Entry to medical schools in the UK is very competitive, I have heard that approximately 60% of all applicants receive four rejections. I don't have a source for this figure but, judging by the sheer number of unsuccessful applicants that I know myself or have read about, I wouldn't be at all surprised if it was accurate. Therefore, I believe it is very important to apply to medical schools that you have a greater chance of being accepted into. That isn't to say that certain medical schools are easier to get into, but different medical schools put more weighting on different parts of your application (personal statement, BMAT, UKCAT etc.). Thus, it is important that you apply strategically to schools which highly regard the strengths of you application or put less weighting on your weaknesses.
For example, the UKCAT can be a big deciding factor. If you happen to score below average in the UKCAT (e.g. <600avg) it would be foolish to apply to schools such as Glasgow who don't consider applicants with a UKCAT score lower than a certain cut-off, usually around 650avg. A better choice would be to apply to schools that put less emphasis on the UKCAT or those that don't use it at all to decide between applicants (e.g. Liverpool).
I remember reading an interesting article on "The Student Room" not long ago in which the writer addresses some of the points I have mentioned. I think it has some quite useful information so I will post a segment here:
"As I began my university application process last year, I couldn't for the life of me figure out where I should apply. Having zero experience in the UK, I was a complete layperson and pretty much lost. Going through all the schools and checking out their pros/cons seemed like a logical first step, so that's where I began. I made a giant list of potential schools to apply to and everyday I would cut a few out of that list to arrive at a master list of 4-6 possible candidates.
Then I wrote my UKCAT. Everything changed. I realized that all but one of the schools I had selected placed heavy emphasis on that useless test. I was in panic mode, and the realization that I had just wasted a bunch of weeks researching stuff only to have it destroyed completely freaked me out.
It was then that I decided on a different approach; one that many applicants easily miss.
Applying to strengths versus applying to preference.
So far in my search, the schools I had compiled were those where I felt I'd be most comfortable, most successful. They included heavyweights like Edinburgh, Sheffield, Newcastle and Manchester. Well established, easily recognizable institutions with great teaching styles, in nice cities, etc. It was all great, but I had forgotten to consider a very important aspect: these schools were great for me...but how great was I for them?

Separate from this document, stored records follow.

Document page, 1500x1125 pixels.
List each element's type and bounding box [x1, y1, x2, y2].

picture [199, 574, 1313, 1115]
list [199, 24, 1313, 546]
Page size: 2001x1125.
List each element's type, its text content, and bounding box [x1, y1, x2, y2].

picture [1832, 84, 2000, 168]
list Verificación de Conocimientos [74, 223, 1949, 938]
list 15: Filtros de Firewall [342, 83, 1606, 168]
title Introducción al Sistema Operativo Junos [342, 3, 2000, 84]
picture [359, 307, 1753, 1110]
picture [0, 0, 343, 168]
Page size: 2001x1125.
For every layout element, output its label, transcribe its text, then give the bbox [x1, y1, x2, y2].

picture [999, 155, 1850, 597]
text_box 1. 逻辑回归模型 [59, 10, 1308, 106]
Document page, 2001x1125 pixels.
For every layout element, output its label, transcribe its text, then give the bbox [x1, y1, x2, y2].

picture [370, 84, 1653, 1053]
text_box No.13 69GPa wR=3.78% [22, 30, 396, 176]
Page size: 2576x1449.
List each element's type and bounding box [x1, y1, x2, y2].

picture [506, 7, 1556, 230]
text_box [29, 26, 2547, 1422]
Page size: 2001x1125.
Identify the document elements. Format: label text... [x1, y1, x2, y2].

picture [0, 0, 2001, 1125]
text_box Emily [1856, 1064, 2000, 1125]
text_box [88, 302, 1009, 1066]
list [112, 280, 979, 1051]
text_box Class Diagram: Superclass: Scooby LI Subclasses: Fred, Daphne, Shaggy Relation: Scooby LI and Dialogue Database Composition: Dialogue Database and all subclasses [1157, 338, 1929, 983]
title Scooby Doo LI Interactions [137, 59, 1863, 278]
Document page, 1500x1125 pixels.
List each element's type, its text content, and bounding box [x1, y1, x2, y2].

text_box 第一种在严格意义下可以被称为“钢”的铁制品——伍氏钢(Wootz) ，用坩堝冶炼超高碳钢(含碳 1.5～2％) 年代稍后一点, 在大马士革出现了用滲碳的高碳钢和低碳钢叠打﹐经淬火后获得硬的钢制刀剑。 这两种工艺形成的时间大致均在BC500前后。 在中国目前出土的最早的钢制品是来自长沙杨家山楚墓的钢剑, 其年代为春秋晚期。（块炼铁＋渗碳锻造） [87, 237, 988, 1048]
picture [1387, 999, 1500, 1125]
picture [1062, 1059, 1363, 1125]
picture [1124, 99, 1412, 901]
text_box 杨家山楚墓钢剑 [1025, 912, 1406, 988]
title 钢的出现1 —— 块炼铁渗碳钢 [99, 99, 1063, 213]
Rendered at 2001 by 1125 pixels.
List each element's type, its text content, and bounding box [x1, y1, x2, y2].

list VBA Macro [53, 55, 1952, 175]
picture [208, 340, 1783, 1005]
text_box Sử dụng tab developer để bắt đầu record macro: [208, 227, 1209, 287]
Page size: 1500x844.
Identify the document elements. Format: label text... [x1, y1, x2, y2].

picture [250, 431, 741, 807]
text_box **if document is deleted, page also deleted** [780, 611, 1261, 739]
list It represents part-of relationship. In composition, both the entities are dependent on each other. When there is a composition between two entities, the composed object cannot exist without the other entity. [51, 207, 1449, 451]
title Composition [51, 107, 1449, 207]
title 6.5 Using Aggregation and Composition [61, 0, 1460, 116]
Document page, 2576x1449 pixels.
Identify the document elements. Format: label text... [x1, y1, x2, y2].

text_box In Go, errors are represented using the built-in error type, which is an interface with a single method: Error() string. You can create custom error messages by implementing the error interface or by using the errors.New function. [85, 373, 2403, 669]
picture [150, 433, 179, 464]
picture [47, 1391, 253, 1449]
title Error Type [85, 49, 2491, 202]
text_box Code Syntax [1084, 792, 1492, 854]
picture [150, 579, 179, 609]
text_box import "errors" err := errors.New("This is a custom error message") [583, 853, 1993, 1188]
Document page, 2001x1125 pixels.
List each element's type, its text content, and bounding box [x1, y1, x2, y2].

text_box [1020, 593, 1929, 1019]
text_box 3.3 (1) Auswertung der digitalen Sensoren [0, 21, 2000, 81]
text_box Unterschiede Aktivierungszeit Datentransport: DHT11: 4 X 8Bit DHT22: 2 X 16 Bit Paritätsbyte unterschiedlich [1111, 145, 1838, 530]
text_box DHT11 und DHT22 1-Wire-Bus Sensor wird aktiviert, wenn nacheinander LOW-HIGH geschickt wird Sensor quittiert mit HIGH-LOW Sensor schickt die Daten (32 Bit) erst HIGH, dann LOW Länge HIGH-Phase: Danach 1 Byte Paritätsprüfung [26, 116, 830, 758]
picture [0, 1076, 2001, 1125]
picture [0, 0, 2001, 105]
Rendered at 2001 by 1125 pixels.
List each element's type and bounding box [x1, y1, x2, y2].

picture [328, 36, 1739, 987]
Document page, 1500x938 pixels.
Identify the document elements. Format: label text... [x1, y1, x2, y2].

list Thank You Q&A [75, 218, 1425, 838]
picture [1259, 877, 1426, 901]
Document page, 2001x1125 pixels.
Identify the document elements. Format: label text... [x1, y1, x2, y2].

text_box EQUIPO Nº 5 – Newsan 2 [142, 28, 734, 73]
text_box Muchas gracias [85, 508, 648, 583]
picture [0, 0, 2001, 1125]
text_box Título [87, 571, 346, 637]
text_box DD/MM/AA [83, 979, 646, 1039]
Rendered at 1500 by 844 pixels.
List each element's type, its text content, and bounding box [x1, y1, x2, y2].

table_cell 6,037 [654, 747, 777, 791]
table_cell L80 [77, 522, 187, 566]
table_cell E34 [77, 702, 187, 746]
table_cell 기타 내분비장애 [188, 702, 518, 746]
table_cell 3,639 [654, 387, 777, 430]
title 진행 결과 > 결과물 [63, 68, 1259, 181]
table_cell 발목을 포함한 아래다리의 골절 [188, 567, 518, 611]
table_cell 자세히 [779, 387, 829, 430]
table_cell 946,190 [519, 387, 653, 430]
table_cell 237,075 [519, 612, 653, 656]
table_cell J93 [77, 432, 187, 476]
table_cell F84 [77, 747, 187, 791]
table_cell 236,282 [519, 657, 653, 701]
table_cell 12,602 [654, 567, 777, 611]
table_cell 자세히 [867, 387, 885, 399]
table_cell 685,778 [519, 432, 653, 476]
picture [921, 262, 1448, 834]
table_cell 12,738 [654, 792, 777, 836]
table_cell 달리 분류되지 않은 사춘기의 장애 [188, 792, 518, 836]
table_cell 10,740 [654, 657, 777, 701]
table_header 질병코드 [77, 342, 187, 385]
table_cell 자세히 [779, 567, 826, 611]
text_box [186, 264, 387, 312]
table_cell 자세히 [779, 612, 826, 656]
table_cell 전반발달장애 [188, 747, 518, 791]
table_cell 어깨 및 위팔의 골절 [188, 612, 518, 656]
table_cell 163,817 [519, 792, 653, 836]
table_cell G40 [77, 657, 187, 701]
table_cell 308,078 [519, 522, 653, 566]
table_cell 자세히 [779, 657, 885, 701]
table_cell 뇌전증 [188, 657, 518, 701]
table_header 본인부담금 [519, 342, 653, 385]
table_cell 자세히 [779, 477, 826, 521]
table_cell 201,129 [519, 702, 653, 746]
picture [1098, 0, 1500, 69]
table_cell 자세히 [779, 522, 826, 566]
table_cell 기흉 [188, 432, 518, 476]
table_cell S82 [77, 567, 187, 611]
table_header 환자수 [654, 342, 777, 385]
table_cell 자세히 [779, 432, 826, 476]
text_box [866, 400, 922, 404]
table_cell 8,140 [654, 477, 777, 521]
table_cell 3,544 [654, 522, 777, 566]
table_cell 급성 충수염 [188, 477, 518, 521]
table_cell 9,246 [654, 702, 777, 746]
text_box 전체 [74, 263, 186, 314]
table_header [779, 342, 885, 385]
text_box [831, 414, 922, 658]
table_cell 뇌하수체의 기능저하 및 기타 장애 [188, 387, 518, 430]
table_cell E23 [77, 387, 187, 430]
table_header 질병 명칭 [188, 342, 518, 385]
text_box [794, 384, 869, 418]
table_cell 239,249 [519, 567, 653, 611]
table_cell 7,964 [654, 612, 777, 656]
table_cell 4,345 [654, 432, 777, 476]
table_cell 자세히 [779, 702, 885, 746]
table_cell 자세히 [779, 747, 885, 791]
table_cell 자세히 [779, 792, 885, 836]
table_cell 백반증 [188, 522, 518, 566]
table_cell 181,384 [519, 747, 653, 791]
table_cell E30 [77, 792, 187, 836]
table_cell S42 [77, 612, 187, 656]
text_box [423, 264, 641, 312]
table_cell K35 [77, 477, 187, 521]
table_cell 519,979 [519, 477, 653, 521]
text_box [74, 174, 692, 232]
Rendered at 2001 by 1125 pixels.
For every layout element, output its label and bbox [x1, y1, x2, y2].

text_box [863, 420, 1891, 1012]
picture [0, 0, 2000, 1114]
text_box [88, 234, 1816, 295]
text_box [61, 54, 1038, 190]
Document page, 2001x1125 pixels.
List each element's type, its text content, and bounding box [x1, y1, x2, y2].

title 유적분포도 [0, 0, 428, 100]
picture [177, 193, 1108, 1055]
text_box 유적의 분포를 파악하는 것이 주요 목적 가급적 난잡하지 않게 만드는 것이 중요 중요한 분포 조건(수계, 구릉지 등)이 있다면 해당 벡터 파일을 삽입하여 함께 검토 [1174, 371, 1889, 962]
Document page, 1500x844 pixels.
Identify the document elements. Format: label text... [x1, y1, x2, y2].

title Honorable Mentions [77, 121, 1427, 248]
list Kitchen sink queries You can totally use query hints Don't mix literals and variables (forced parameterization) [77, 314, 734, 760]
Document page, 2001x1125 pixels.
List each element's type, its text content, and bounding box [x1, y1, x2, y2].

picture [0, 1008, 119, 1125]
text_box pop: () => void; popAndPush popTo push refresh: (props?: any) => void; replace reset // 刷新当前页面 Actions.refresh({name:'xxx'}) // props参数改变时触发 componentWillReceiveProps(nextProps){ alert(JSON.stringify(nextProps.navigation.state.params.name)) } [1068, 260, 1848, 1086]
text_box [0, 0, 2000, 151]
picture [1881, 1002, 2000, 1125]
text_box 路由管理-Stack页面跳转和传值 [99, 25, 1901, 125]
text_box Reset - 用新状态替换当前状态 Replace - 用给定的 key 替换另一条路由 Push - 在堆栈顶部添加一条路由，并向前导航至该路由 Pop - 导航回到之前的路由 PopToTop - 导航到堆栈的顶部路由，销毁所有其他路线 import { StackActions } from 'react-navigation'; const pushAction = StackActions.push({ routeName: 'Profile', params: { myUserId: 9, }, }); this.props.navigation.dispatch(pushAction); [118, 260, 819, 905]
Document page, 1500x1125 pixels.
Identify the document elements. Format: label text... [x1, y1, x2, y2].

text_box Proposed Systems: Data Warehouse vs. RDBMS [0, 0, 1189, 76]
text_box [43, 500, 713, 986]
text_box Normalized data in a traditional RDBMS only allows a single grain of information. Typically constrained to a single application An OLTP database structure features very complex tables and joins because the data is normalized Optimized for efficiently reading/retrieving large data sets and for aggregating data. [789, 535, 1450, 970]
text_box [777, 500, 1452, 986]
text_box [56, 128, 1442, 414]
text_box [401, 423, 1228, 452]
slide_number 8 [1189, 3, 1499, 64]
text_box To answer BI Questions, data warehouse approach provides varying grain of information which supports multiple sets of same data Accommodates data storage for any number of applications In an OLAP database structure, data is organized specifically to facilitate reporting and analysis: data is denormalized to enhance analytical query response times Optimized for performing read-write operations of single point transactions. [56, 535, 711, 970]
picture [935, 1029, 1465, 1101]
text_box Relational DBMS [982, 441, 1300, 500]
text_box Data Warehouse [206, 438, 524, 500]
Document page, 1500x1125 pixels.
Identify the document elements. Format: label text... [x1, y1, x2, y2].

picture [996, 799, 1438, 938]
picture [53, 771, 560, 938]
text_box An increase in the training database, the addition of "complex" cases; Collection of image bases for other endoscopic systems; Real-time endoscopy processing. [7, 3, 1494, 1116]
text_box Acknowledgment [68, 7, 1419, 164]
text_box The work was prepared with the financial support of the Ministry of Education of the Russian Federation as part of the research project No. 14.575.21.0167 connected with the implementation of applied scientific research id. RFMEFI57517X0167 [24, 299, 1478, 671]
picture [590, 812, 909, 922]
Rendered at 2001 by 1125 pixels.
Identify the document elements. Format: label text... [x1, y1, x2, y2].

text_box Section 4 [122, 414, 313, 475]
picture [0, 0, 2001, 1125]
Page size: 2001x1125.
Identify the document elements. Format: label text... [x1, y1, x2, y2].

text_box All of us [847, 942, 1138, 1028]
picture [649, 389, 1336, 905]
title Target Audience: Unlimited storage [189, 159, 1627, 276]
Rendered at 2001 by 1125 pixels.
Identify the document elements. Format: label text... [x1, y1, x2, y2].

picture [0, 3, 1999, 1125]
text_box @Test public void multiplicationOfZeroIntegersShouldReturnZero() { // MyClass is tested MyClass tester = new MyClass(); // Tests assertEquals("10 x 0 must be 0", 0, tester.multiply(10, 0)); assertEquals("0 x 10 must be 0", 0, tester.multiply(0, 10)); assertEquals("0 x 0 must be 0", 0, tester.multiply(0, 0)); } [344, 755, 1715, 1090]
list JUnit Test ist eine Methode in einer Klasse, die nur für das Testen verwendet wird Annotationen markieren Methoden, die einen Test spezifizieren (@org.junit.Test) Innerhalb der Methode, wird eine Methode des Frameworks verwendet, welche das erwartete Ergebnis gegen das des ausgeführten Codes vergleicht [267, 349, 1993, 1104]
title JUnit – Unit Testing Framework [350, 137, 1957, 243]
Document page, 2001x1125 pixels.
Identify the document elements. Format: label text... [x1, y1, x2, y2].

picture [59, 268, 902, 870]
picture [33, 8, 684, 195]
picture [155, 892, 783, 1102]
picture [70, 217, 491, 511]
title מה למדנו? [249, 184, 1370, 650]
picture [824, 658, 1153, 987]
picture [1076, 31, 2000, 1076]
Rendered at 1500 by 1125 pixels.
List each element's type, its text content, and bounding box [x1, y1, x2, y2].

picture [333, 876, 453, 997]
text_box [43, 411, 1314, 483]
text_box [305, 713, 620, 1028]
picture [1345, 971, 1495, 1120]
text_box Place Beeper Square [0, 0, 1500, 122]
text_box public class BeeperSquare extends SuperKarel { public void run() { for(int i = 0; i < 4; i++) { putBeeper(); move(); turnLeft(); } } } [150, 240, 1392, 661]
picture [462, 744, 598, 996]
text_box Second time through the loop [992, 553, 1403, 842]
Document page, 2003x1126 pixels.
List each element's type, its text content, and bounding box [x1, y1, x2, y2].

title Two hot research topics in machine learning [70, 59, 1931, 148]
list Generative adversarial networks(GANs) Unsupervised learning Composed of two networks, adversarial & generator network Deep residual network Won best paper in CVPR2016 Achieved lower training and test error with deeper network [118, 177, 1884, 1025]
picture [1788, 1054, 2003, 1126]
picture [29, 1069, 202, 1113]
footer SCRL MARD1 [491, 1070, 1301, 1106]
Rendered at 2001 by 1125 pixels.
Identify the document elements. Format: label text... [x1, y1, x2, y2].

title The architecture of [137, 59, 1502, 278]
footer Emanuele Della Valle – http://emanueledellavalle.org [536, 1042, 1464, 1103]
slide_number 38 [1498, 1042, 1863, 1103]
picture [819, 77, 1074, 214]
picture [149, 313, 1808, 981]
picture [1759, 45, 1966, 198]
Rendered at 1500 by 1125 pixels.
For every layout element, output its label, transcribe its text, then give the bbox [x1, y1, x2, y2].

What possible reasons did these schools have for accepting me? What was I offering them? This perspective of me being an ideal to the school as opposed to the schools being ideals to me, was a very important realization.
From that point on, selecting schools was easy. Main criteria became: my suitability for their teaching style, my academic/ukcat scores meeting requirements, how they look at my experience/extracurriculars/etc, what parts of my application do they focus on.
Before this, I had focused more on how great these schools were for me and I keep searching for the benefits they could provide me. However, applying to super competitive programs like medicine requires a reversal in thinking, you have to start seeing things from the opposing perspective.
Hope this has been helpful. It's especially intended for new applicants from high school/internationals who don't necessarily have an idea where to begin. Good luck on your apps!"
The full article can be found here, some of the comments may be of use to you too.
Another important thing to consider is this: no matter which medical school you go to in the UK, the medical teaching is always of a very high standard. Even though some schools have better reputation and, arguably, better teaching methods, at the end of the day they have all been approved by the GMC. Even after graduation when you have to apply for jobs as a foundation doctor, it doesn't matter which medical school you attended. There isn't even a space on the application form to disclose this information. Having said that, there is no harm in aiming high and applying to more "prestigious" universities as long as you are sensible about it. It may have been your life-long ambition to study medicine at Oxford or Cambridge, but make sure you read their entry requirements closely to determine whether you have a realistic chance of being accepted.
And that brings me to my final point–research each university that you are thinking of applying to and find out exactly what they are looking for from their applicants. This website, created by the same people that wrote the "600 Questions" UKCAT book, offers a quick overview of each universities entry requirements. Clicking each university gives more in depth information. TSR Medicine Wiki is also very helpful and should provide a lot of information about different aspects of the application. However, the best way to get the most up-to-date information is to check each medical schools website individually. If you have any additional questions, emailing/phoning the medical schools' admissions department will get you the most accurate information.